Да-да, присягу они мне принесли сразу же после смерти моего дедушки — почившего в бозе императора Николая Александровича.
Я не собирался устраивать гражданскую казнь при большом стечении народа, потому что для толпы это превратилось бы в обычное зрелище, вроде ярмарочного балагана, потерявшего всякое поучительное значение, но специально собрал «соль земли русской». По поводу «соли» у меня большие сомнения, разумеется, но для каждого из особ, наделенных властью, сегодняшнее событие напоминание и предостережение — коли империя наделила вас огромной властью, то она может забрать все обратно. Да и об обязанностях забывать не стоит. Недемократично, разумеется, но народ меня поймет. А коли не поймет, то ему же хуже. Всякий должен осознавать, что к изменникам у нас милости нет, и не будет.

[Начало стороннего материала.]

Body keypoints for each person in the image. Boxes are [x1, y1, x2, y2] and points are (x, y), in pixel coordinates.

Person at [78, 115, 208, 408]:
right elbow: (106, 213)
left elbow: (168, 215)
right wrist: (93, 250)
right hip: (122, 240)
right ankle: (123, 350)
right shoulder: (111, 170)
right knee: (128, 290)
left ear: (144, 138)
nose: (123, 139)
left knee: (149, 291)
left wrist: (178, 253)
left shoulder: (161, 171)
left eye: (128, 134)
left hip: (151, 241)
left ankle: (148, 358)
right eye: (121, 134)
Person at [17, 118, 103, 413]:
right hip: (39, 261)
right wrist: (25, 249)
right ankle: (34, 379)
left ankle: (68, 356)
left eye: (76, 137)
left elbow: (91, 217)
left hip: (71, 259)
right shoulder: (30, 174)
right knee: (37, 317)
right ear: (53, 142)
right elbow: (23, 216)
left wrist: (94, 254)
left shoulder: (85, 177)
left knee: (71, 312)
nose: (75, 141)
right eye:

В центре плаца высился деревянный столб, к которому прикованы два человека, еще недавно являвшиеся очень высокими сановниками Российской империи. Неподалеку горит костер. Для чего он тут нужен, никто не знает.
Барабанная дробь и судья с погонами генерал-майора произносит приговор. Весь текст приводить здесь нет смысла, но самое главное публика поняла, что князь Сангушко Романа Борисович, исправлявший обязанности управляющего Кабинетом его императорского величества и Дризен, генерал-лейтенант и начальник разведки приговариваются к «лишению чести, дворянского титула, звания и орденов», после чего их подвергнут «расстрелянию» (именно так!), но в виду милосердия его императорского величества, «смертная казнь заменяется на вечную каторгу». Высший военный суд, состоящий из двух генералов и одного полковника, единодушно вынес решение о смертной казни, но коли я стою выше закона, то это решению могу и отменить.
Наверное, стоило поставить обоих изменников у стенки, выстроить перед ними взвод солдат. Юный подпоручик, уже готовый взмахнуть шашкой, скомандовав: «Цельс!», а из-за угла выскакивает гонец на лихом коне (ладно, применительно к нынешним реалиям — на мотоцикле), доставивший срочный императорский пакет с помилованием. Но не буду играть в мелодраму, а иначе, кто-то из приговоренных может и с ума сойти от счастья. Говорят, бывало такое.